The Evolution of Central Banking and Monetary Policy in the Asia-Pacific

The Evolution of Central Banking and Monetary Policy in the Asia-Pacific

Akhand Akhtar Hossain

This book of case studies is a contribution to monetary macroeconomics in which country-specific experience and issues in inflation and monetary policy are reviewed and analysed in an historical context. In doing so, the key ideas and views on the sources and dynamics of inflation and monetary-policy behaviour are investigated after taking into account institutional arrangements for the conduct of fiscal and monetary policies. This book selects for study twelve diverse countries from the Asia-Pacific region including the US, China, Australia, India, Japan, Hong Kong SAR (China), South Korea, the Philippines, Singapore, Sri Lanka, Thailand and New Zealand.

Chapter 8: New Zealand

Akhand Akhtar Hossain

Subjects: asian studies, asian economics, economics and finance, asian economics, money and banking


New Zealand is a small, open economy in the Southwestern Pacific Ocean, population approximately 5 million. It is situated about 1500 kilometres across the Tasman Sea to the east of Australia’s southern coastline. Like Australia, New Zealand is a developed country with membership in both the OECD and other major international organizations. As at the 2013 national census, the large majority of the New Zealand population is of eclectic European ethnicity, culture and tradition with a significant level of integration between the European background and indigenous Maori populations. New Zealand’s largest ethnic minorities comprise immigrants from Asia and the Pacific. New Zealand had the sixth highest per capita income in the world during the 1950s and 1960s.

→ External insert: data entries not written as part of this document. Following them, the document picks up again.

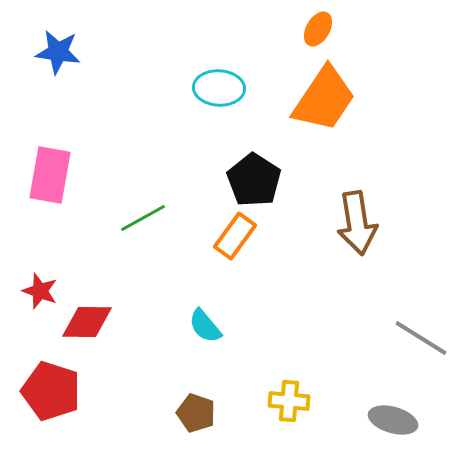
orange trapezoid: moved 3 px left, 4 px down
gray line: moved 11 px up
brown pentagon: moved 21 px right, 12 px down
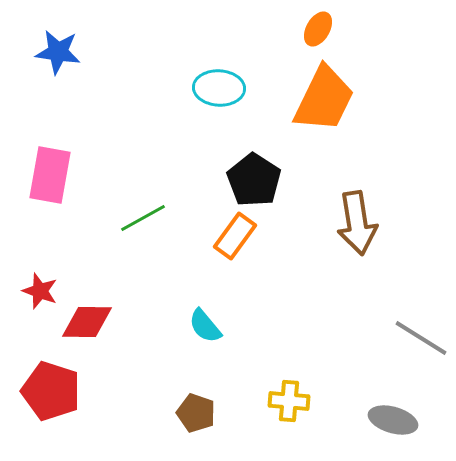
orange trapezoid: rotated 8 degrees counterclockwise
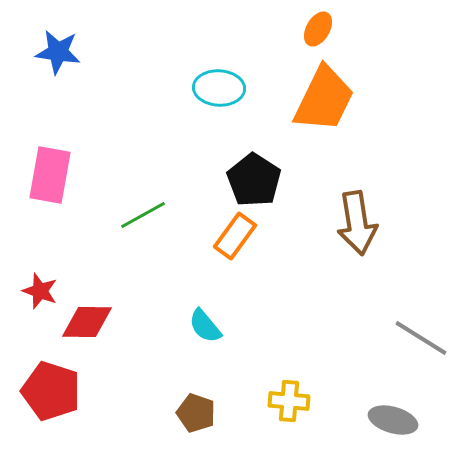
green line: moved 3 px up
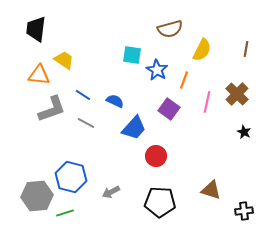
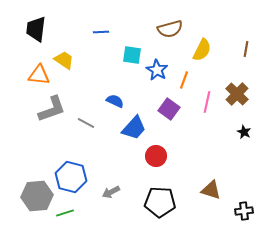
blue line: moved 18 px right, 63 px up; rotated 35 degrees counterclockwise
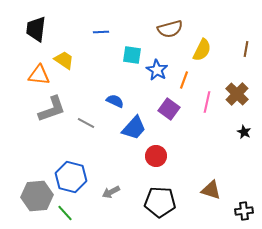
green line: rotated 66 degrees clockwise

High demand for its agricultural products in particular, mainly from the United Kingdom and the United States, resulted in achievement of one of the highest standards of living until the 1960s. Since then New Zealand’s ranking in terms of per capita income has fallen to the lower end of the OECD countries. Moreover, New Zealand’s economic progress is sometimes compared with that of Australia to assess its relative performance. This comparison supports the impression of a decline in New Zealand’s economic standing within the Australasian region.